In this series, Healthcare Design asks leading healthcare design professionals, firms, and owners to tell us what’s got their attention and share some ideas on the subject.

Alicia Wachtel is vice president and regional healthcare practice leader for the Los Angeles office of HOK. Here, she shares her thoughts on retail clinics, medical office buildings, and urban healthcare planning.

1. Follow the money

Capital, construction, and operational budgets are silos in most healthcare organizations, yet they all influence outcomes in facility design and construction in a manner that’s apparent when the Public-Private Partnerships (P3) delivery model is implemented. Over the 30- to 50-year life expectancy of a healthcare facility, approximately 9 percent of the cost is attributable to design and construction while the remaining 91 percent is associated with operational costs. Compare the price tag of floor-to-ceiling solid-surface material in high-impact areas of a hospital with the cost of labor to paint the same walls over a 30-year period. Suddenly, the material cost, which appears prohibitive if you look only at design and construction costs, is relatively small when you consider the impact on the operational budget over time.

2. Population health and sustainable urbanism

More than half of the world's population is city dwellers and the World Health Organization estimates that will increase to 70 percent by 2050. As urban planners and designers strive to create sustainable urban environments, the U.S. government struggles to provide affordable health care. Cities offer a concentration of amenities, services, jobs, and opportunities that spur urban growth and, often, unintended sprawl. Meanwhile, the shift to population health seeks to reduce our nation’s share of the world’s 3.2 million annual deaths attributable to physical inactivity and the 1.3 million annual traffic injuries through prevention programs. Consciously adding a layer of population health drivers onto city grids should be part of responsible urban planning.

3. The MOB model

Is there an opportunity for healthcare architects to team with real estate developers to create a new model for old typologies? Architects who understand existing healthcare real estate and its functions—from hospitals and clinics to doctors’ offices—can create a bridge among facility types. A re-envisioned medical office building (MOB) model should be part of a synergistic system of inpatient settings, other outpatient settings, and providers capable of delivering integrated and coordinated care, rather than a series of competitor-based care facilities all chasing for the same patient dollar and recreating options that already exist.

4. The penalties and incentives test

Clients today face potential penalties and incentives based on Medicare's Value-Based Purchasing (VBP) Program, which has a payment structure that’s based on two sets of measures: timely and effective care and patient satisfaction. In 2013, hospitals had the ability to earn up to 1 percent extra for each Medicare patient’s stay or lose as much as 2 percent based on these measures. These percentages are scheduled to grow. For years, the design profession has been promising to deliver positive impacts in the reduction of infection rates, the creation of quieter, less stressful healing environments, the implementation of Lean principles to increase efficiencies, and the avoidance of medical errors and much more—the very attributes measured by the VBP Program. Are we making a difference yet?

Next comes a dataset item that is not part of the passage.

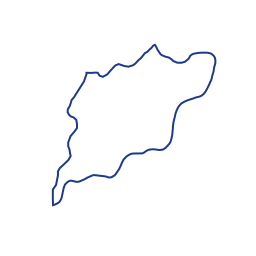 outline of Rangrim, Chagang-do, North Korea, rotated 19°
{"feature_id": "82179303B57192008066519", "entity_name": "Rangrim", "entity_type": "district", "adm_level": 2, "iso_a3": "PRK", "parent_name": "North Korea", "parent_adm1": "Chagang-do", "projection": "albers", "projection_center": [127.189, 40.817], "detail": "fine", "context": "isolated", "style": "outline", "palette": "blue", "viewbox_px": 256, "rotation_deg": 19, "n_neighbors": 0, "source": "geoboundaries", "source_scale": "gbopen_adm2", "svg_char_len": 2117}
<svg xmlns="http://www.w3.org/2000/svg" viewBox="0 0 256 256"><g transform="rotate(19 128 128)"><path d="M70.8,89.3L71.2,90.1L71.2,91.6L71.2,98.3L69.8,104.3L68.4,110.3L67.7,113.1L67.0,116.3L65.6,119.9L65.8,124.4L65.7,126.7L65.0,129.7L65.7,132.7L68.3,134.9L70.4,135.7L73.1,135.7L76.5,137.2L78.5,140.9L78.7,141.5L79.8,144.7L78.4,149.2L76.3,154.4L76.3,155.9L76.2,158.2L76.2,161.2L77.5,164.9L79.5,167.1L81.5,170.9L82.9,173.1L82.1,177.6L79.4,182.9L76.6,188.1L75.9,191.9L77.2,195.6L77.8,200.1L78.5,205.3L77.0,210.6L77.7,212.8L79.0,216.6L80.3,220.3L82.3,225.4L83.7,224.3L86.3,221.7L87.2,220.2L87.6,218.7L87.9,216.9L87.9,215.2L86.7,205.5L86.8,202.0L88.1,199.3L89.1,197.9L90.4,196.7L91.8,196.2L96.8,195.7L98.1,195.2L99.6,194.3L103.6,190.6L105.9,188.0L108.5,185.6L109.9,184.3L111.4,183.5L122.0,181.2L123.7,181.0L125.4,181.1L127.0,180.7L128.6,179.8L130.8,177.0L131.4,175.6L133.0,169.5L133.4,166.0L133.6,162.4L134.1,159.3L135.3,156.5L136.2,154.9L137.4,153.4L138.5,152.2L139.9,151.1L141.6,150.3L149.7,147.4L151.1,146.1L153.2,143.2L154.5,142.0L156.0,141.1L158.9,139.8L165.1,138.5L167.9,137.1L169.2,135.7L170.1,134.3L171.9,130.3L172.4,128.7L172.7,127.0L172.6,125.1L172.5,123.6L172.1,120.3L170.7,114.4L169.9,111.6L169.0,106.8L168.6,101.9L168.2,98.7L168.3,95.0L168.8,91.8L169.2,90.3L170.4,87.5L172.7,84.8L175.3,82.4L180.9,78.2L181.7,77.4L185.7,74.8L186.9,73.6L188.6,71.0L189.5,68.1L190.2,63.8L190.7,59.5L190.7,58.1L191.0,56.6L191.0,53.6L190.7,52.2L190.5,46.8L189.7,42.7L189.5,38.5L188.6,35.6L187.9,34.2L186.9,32.9L185.5,31.8L182.8,30.7L181.5,30.6L178.8,30.9L174.5,32.3L170.4,33.9L166.2,36.2L164.8,37.3L163.9,38.6L163.2,40.0L163.1,41.4L162.7,42.9L162.0,44.1L160.1,47.0L157.3,48.9L153.3,50.2L148.9,49.9L147.5,49.2L144.6,48.2L143.1,48.1L140.5,48.4L136.0,48.1L134.6,47.5L133.7,46.8L130.6,44.5L128.1,42.0L126.7,40.8L126.3,40.6L124.9,42.1L124.2,44.4L122.9,46.6L121.5,49.6L119.5,51.9L118.8,54.1L117.4,57.8L116.0,60.1L114.0,64.6L112.6,66.8L108.6,69.8L104.5,70.6L101.1,70.6L98.4,70.6L95.7,72.9L94.3,75.9L93.0,78.9L90.9,84.1L87.5,87.8L84.1,87.8L81.4,85.6L78.7,86.4L75.3,87.9L70.8,89.3Z" fill="none" stroke="#1e3a8a" stroke-width="2"/></g></svg>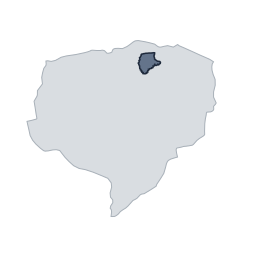 location of Bikita, Masvingo, Zimbabwe, rotated 258°
{"feature_id": "62879985B26822606878793", "entity_name": "Bikita", "entity_type": "district", "adm_level": 2, "iso_a3": "ZWE", "parent_name": "Zimbabwe", "parent_adm1": "Masvingo", "projection": "equal_earth", "projection_center": [31.804, -20.202], "detail": "fine", "context": "in_parent", "style": "filled", "palette": "slate", "viewbox_px": 256, "rotation_deg": 258, "n_neighbors": 0, "source": "geoboundaries", "source_scale": "gbopen_adm2", "svg_char_len": 5389}
<svg xmlns="http://www.w3.org/2000/svg" viewBox="0 0 256 256"><g transform="rotate(258 128 128)"><path d="M175.0,225.4L173.1,223.7L170.4,222.7L167.1,222.2L162.7,222.4L157.4,223.3L151.7,222.2L145.5,219.2L140.4,218.1L134.4,219.4L134.1,219.4L133.0,218.4L131.4,216.2L128.6,215.8L127.8,215.3L127.2,214.4L126.8,213.4L126.6,212.2L127.1,208.5L126.8,208.1L126.1,207.7L124.5,207.2L120.9,205.6L116.3,204.0L108.8,202.2L105.9,201.7L105.2,201.2L104.4,199.8L102.9,195.6L101.5,192.8L98.3,188.5L97.8,187.2L97.9,183.8L98.1,181.0L98.4,178.6L98.2,176.4L98.2,173.7L98.3,171.9L97.8,171.1L96.6,170.5L93.3,170.3L89.3,170.4L89.1,167.6L88.7,163.3L87.9,160.8L87.0,159.6L85.1,158.2L81.4,156.4L76.2,153.6L71.8,149.4L66.8,144.3L65.2,143.4L63.3,138.5L60.4,130.2L60.5,127.5L60.1,126.1L57.3,122.0L56.6,119.9L56.1,117.8L51.7,111.8L50.2,109.2L49.0,105.8L47.8,103.1L46.9,102.0L45.6,100.2L44.7,98.1L44.3,96.6L44.6,94.5L45.0,93.0L49.2,94.5L51.5,94.7L53.2,93.9L55.4,94.9L58.1,97.6L60.9,98.1L64.0,96.5L68.2,97.0L73.5,99.7L77.8,100.2L83.0,97.8L87.6,91.2L91.9,84.9L96.1,77.7L98.6,71.8L102.4,67.0L107.4,63.4L112.4,60.3L120.2,56.5L121.7,53.3L122.2,49.9L122.2,45.2L122.6,42.1L123.4,40.7L124.7,39.6L126.4,38.1L131.5,34.5L135.8,32.2L141.0,30.7L146.8,30.7L152.3,30.6L155.5,30.6L155.5,35.2L155.8,40.4L156.4,40.9L160.6,41.0L167.2,41.4L173.7,41.7L177.8,45.4L179.1,46.2L183.4,47.2L188.9,53.5L195.4,54.1L199.9,56.0L203.9,58.1L206.2,60.7L207.7,61.3L209.7,61.5L210.6,61.7L210.4,63.6L209.1,66.7L209.2,71.1L211.1,77.3L211.3,82.7L210.7,92.2L210.7,101.4L210.9,104.7L211.2,106.9L211.6,108.0L211.5,109.4L210.4,113.2L209.5,117.3L209.5,118.9L209.1,120.0L208.5,121.1L205.6,122.9L205.2,124.1L205.2,126.2L205.5,127.9L206.6,128.6L207.9,129.6L208.4,130.9L208.4,132.3L208.0,134.8L206.8,139.1L207.9,144.0L209.2,147.1L211.0,150.8L211.7,153.0L211.6,154.6L211.4,156.2L208.7,162.9L206.8,167.0L204.5,171.5L201.4,174.2L200.6,175.6L200.3,177.1L200.4,180.4L200.3,183.9L197.7,189.2L199.3,193.8L198.9,194.3L198.0,194.9L194.3,200.1L190.5,205.3L187.7,209.1L184.5,213.4L181.0,218.3L178.0,222.4L175.0,225.4Z" fill="#d9dde1" stroke="#a8b0b8" stroke-width="1"/><path d="M197.4,156.7L197.3,156.4L197.2,156.2L196.9,156.1L196.7,156.1L196.3,156.0L196.2,156.0L196.1,155.9L195.9,155.6L195.6,155.5L195.5,155.4L195.4,155.2L195.1,155.0L194.9,154.9L194.6,154.7L194.5,154.0L194.4,154.0L194.3,153.9L194.2,153.9L193.7,153.9L193.2,153.8L192.5,153.9L192.2,153.9L192.1,153.7L191.9,153.4L191.8,153.0L191.8,152.9L191.7,152.9L191.5,152.7L191.3,152.7L191.2,152.7L191.0,152.8L190.7,152.8L190.5,152.7L190.2,152.6L189.8,152.3L189.7,152.2L189.6,151.9L189.6,151.7L189.3,151.5L189.0,151.6L188.7,151.7L188.4,151.8L188.0,151.8L187.9,151.9L187.7,151.8L187.2,151.9L187.0,152.0L186.5,152.1L186.2,152.3L185.8,152.1L185.5,152.1L185.2,152.1L184.8,152.0L184.6,152.0L184.4,151.9L184.2,151.9L183.9,151.9L183.6,151.9L183.4,152.0L183.2,152.2L183.1,152.3L183.0,152.5L182.9,152.5L182.7,152.6L182.4,152.4L182.2,152.2L182.1,152.3L182.1,152.7L182.0,152.8L181.9,152.8L181.6,152.9L181.5,153.0L181.2,153.0L181.1,153.3L180.6,153.4L180.5,153.2L180.4,153.1L180.3,152.9L180.2,153.0L179.9,153.2L179.8,153.3L179.8,153.2L179.7,153.2L179.7,153.3L179.4,153.4L179.0,153.8L179.0,154.0L178.8,153.8L178.7,153.8L178.3,154.0L178.2,154.3L178.0,154.2L177.5,155.8L177.6,156.4L177.4,156.7L177.8,157.7L178.1,157.3L178.2,157.5L178.3,157.6L178.4,157.8L178.5,158.1L178.7,158.3L178.7,158.5L178.8,158.6L178.8,158.9L179.0,158.8L179.2,159.1L179.3,159.1L179.5,159.0L179.8,159.1L180.0,159.2L180.3,159.6L180.3,159.8L180.2,159.9L180.2,160.0L180.3,160.2L180.3,160.3L180.5,160.5L180.9,160.8L181.0,161.0L181.1,160.9L181.1,161.0L181.4,161.2L181.5,161.3L181.5,161.5L181.4,161.5L181.4,162.0L181.4,162.4L181.4,162.6L181.4,162.8L181.4,163.0L181.5,163.0L181.7,163.4L181.7,163.5L181.8,163.5L182.0,163.6L182.0,163.8L181.9,163.9L181.9,164.1L181.8,164.4L181.8,164.8L182.0,164.9L182.3,164.9L182.4,165.0L182.5,165.3L182.7,165.5L182.8,165.5L182.7,165.6L182.8,165.8L183.0,165.8L183.1,166.1L183.3,166.2L183.4,166.3L183.5,166.3L183.7,166.5L183.8,166.6L184.1,166.8L184.2,167.0L184.3,167.2L184.4,167.3L184.2,167.3L183.9,167.5L183.8,167.8L183.7,167.8L183.8,168.0L183.6,168.3L183.6,168.6L183.5,168.8L183.3,168.9L183.3,169.0L183.7,170.0L183.6,170.3L183.6,170.6L183.5,170.8L183.8,170.8L183.7,170.9L183.7,171.0L183.8,171.0L183.7,171.2L183.8,171.3L183.9,171.6L183.9,171.8L184.0,171.9L184.1,172.1L184.1,172.4L184.2,172.5L184.3,172.6L184.6,172.8L184.6,173.0L184.8,173.0L185.0,173.1L185.2,173.3L185.3,173.3L185.6,173.4L186.5,172.9L186.8,172.0L187.0,171.5L187.2,170.7L188.3,169.7L189.4,168.8L189.4,168.7L189.5,168.7L189.9,168.4L190.0,168.3L190.4,168.4L190.4,168.5L190.5,168.5L191.0,168.5L191.5,168.5L191.6,168.4L191.9,168.4L192.2,168.4L192.3,168.3L192.6,168.3L192.8,168.4L193.0,168.4L193.3,168.4L193.4,168.5L193.6,168.6L193.9,168.7L193.9,168.8L194.0,168.8L194.0,169.0L194.3,169.2L194.5,169.2L195.1,169.4L195.3,169.5L195.5,169.6L195.8,169.7L196.0,169.7L196.2,169.2L196.3,168.8L196.3,168.7L196.3,168.1L196.4,167.8L196.4,167.6L196.4,167.4L196.4,167.2L196.4,166.8L196.5,166.6L196.6,166.2L196.6,165.9L196.6,165.7L196.7,165.3L196.8,164.9L196.9,164.4L197.0,164.1L197.0,163.9L197.0,163.7L197.1,162.9L197.1,162.6L197.1,162.2L197.2,161.8L197.4,161.3L197.4,161.2L197.4,160.7L197.4,160.4L197.4,159.9L197.4,159.7L197.4,159.4L197.4,159.2L197.5,158.9L197.5,158.7L197.4,158.3L197.3,157.9L197.4,157.6L197.5,157.2L197.4,156.7L197.4,156.7Z" fill="#64748b" stroke="#1e293b" stroke-width="1.5"/></g></svg>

5. Have it your retail way

Consumer-driven growth in healthcare services is capitalizing on patient preference by making care accessible in non-traditional environments. One example is the retail-based mini-clinic that’s taking off at such places as CVS, Walgreens, Target, and Walmart. Usually staffed by nurse practitioners or physician’s assistants, the clinics generally stay open evenings and weekends when most doctors’ offices are closed, the pharmacy is right there, and the patients can do other shopping. Another retail clinic model is mammogram screening at Nordstrom. The clinics are located in select department stores and are very successful for the patient, the clinics (operated by local healthcare organizations), and the store. An appointment becomes part of a planned day of shopping for friends or family who often schedule back-to-back appointments.